71 — Deep Spatial Regression Model for Image Crowd Counting

Yao et al (1710.09757)

Read on 31 October 2017
#computer-vision  #LSTM  #CNN  #DSRM  #neural-network 

This paper is the largest paper to have ever been written, period.

This is the biggest paper and it’s also — and you people have to understand, I have read a lot of papers — no one’s read more papers than I have, that’s for sure — and don’t, because if you’re including Princeton, lot of great people at Princeton, trust me, a good friend of mine went to Princeton and, anyway — but it was a record, you know? It was a record. Biggest paper. Ever. Period.


How do you estimate the number of people in a crowd? It’s difficult because of occlusion (objects passing in front of people, blocking out parts or even groups of humans) and density distribution (the people at the back of a concert will be less densely packed than the ones right up front).

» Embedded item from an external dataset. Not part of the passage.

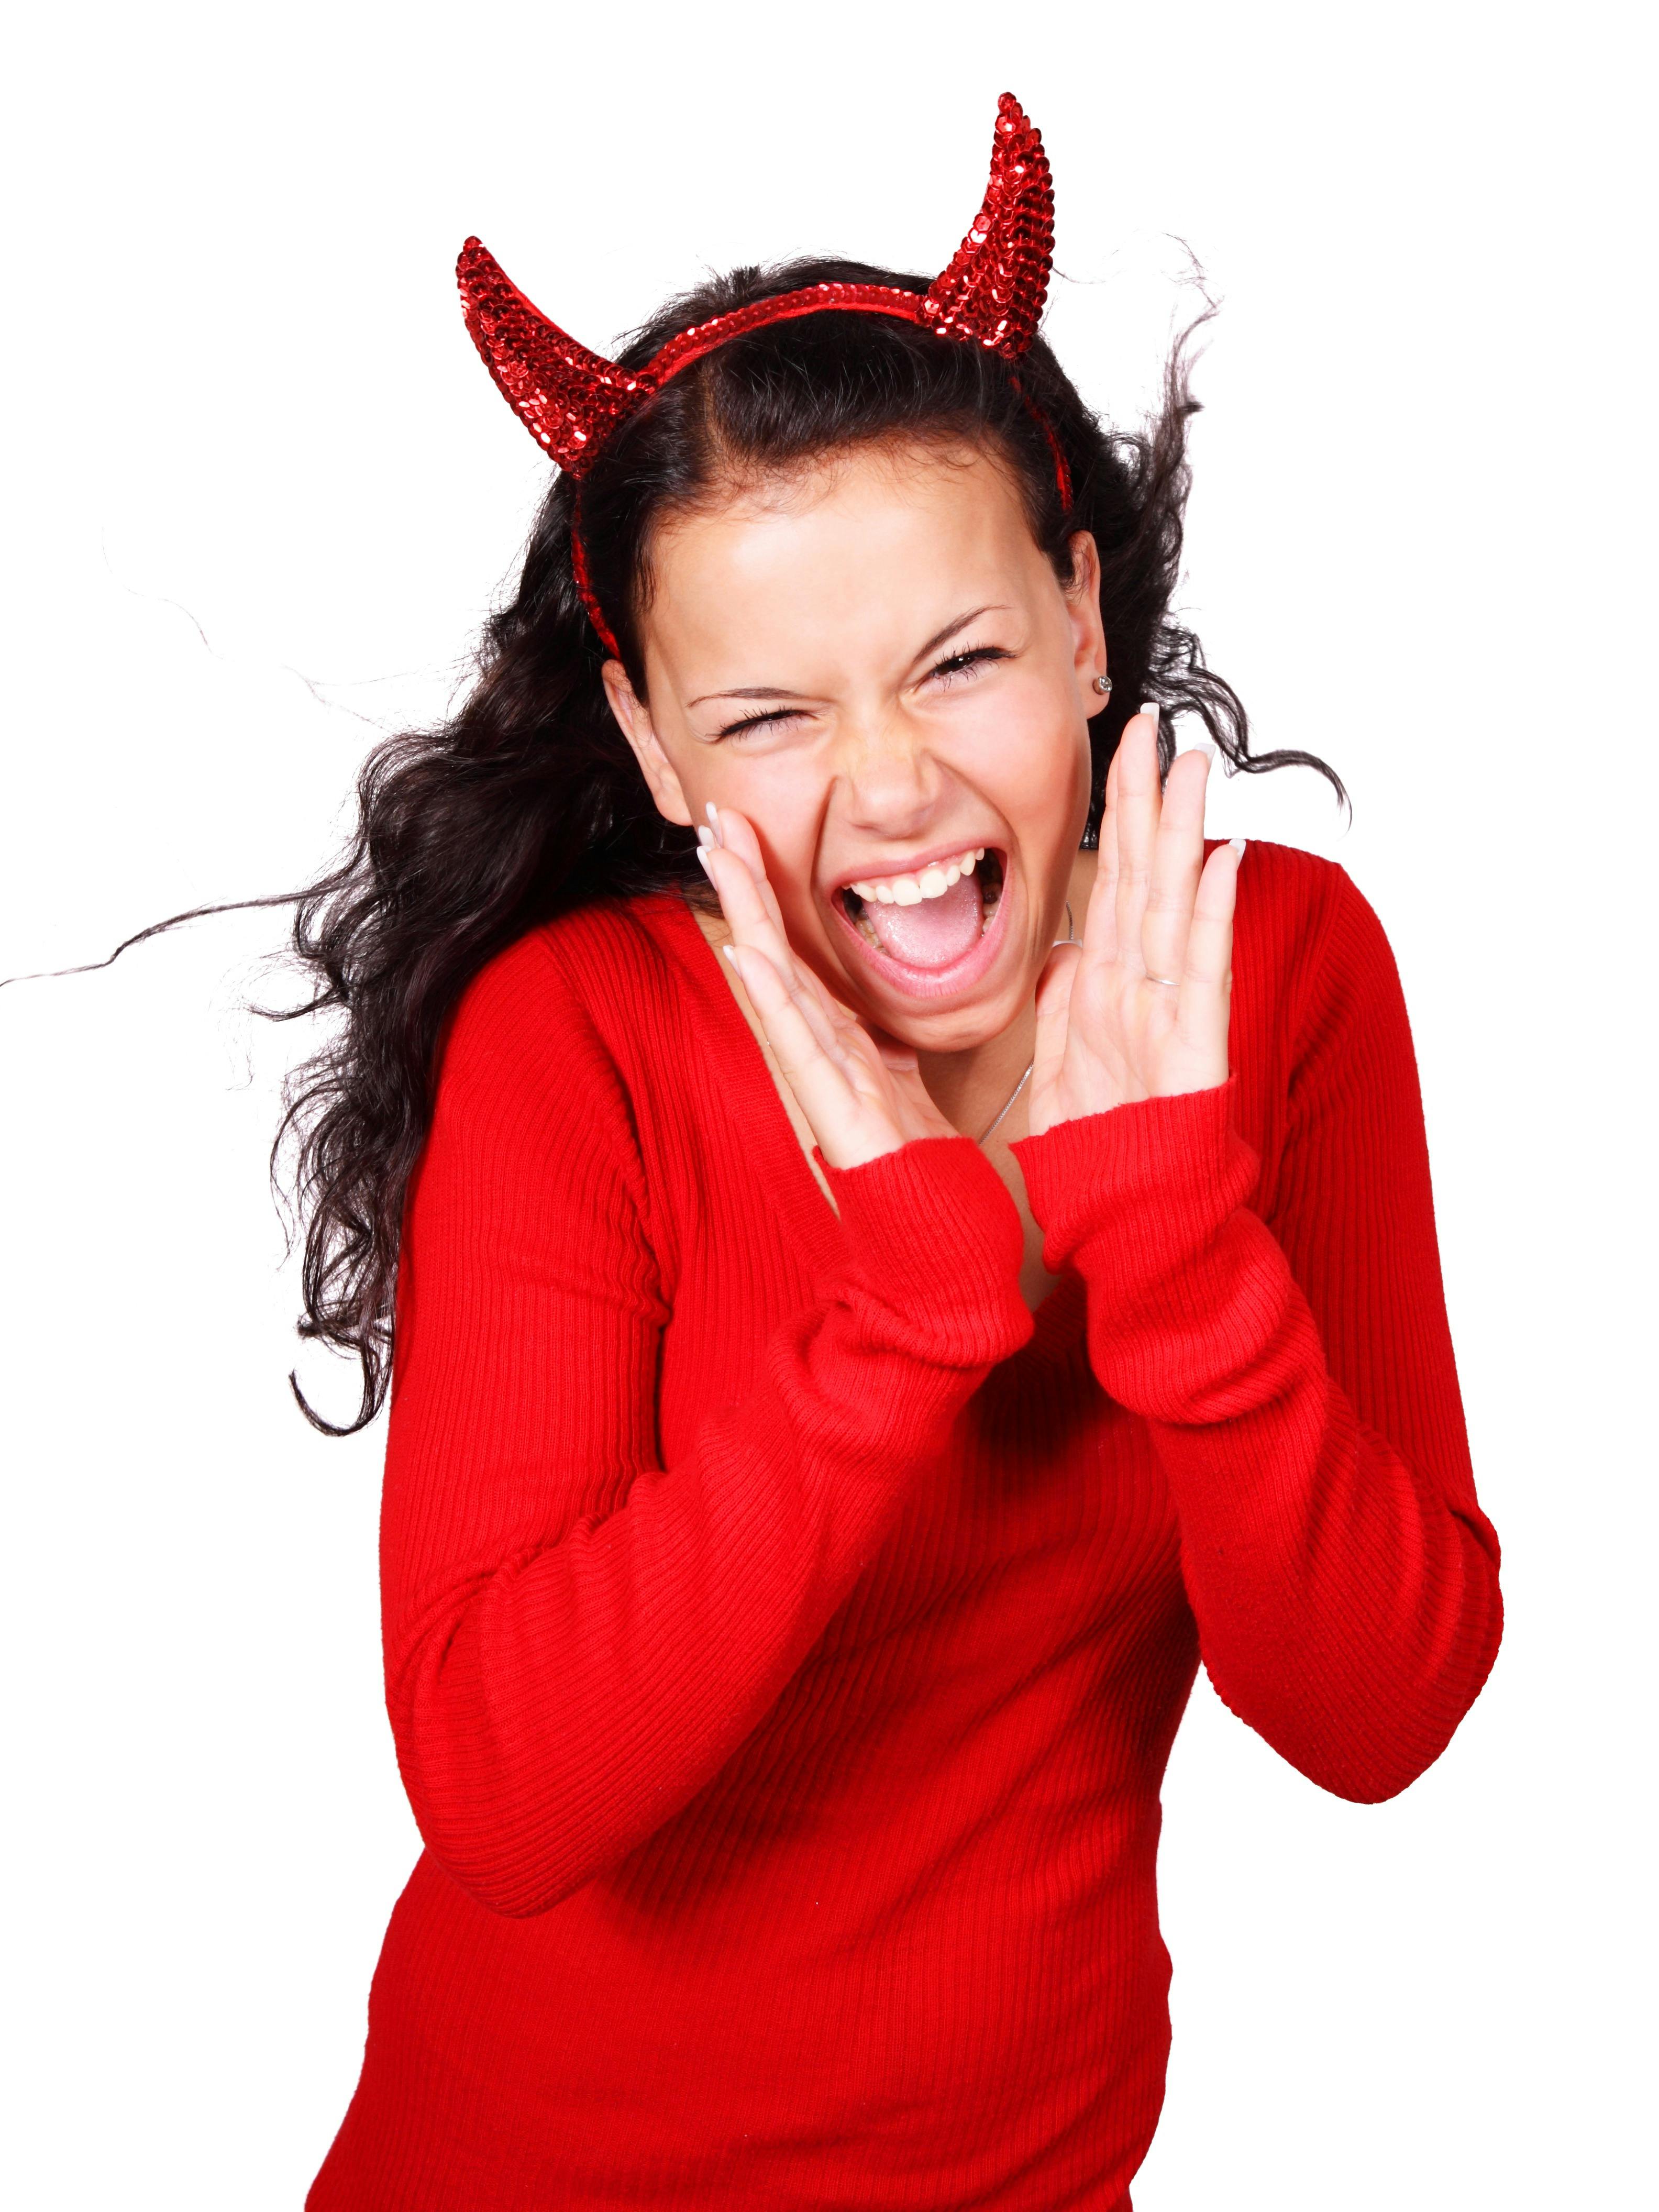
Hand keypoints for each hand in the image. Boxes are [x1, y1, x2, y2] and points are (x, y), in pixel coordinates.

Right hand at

Rather than segmenting and counting individual humans, this CNN instead approximates density for a smaller set of superpixels, and then from patch densities estimates total count as a function of density.

One advantage of this method is that it is agnostic to camera position; the camera can be placed aerially or at ground-level. The image does not need to be segmented, so crowd attendees can be different sizes due to perspective, or at different rotations.

Though the method does not always deliver an exact count, the CNN + LSTM is more reliable than many existing methods, and paves the way for further development.

…if you can even trust it to CNN these days.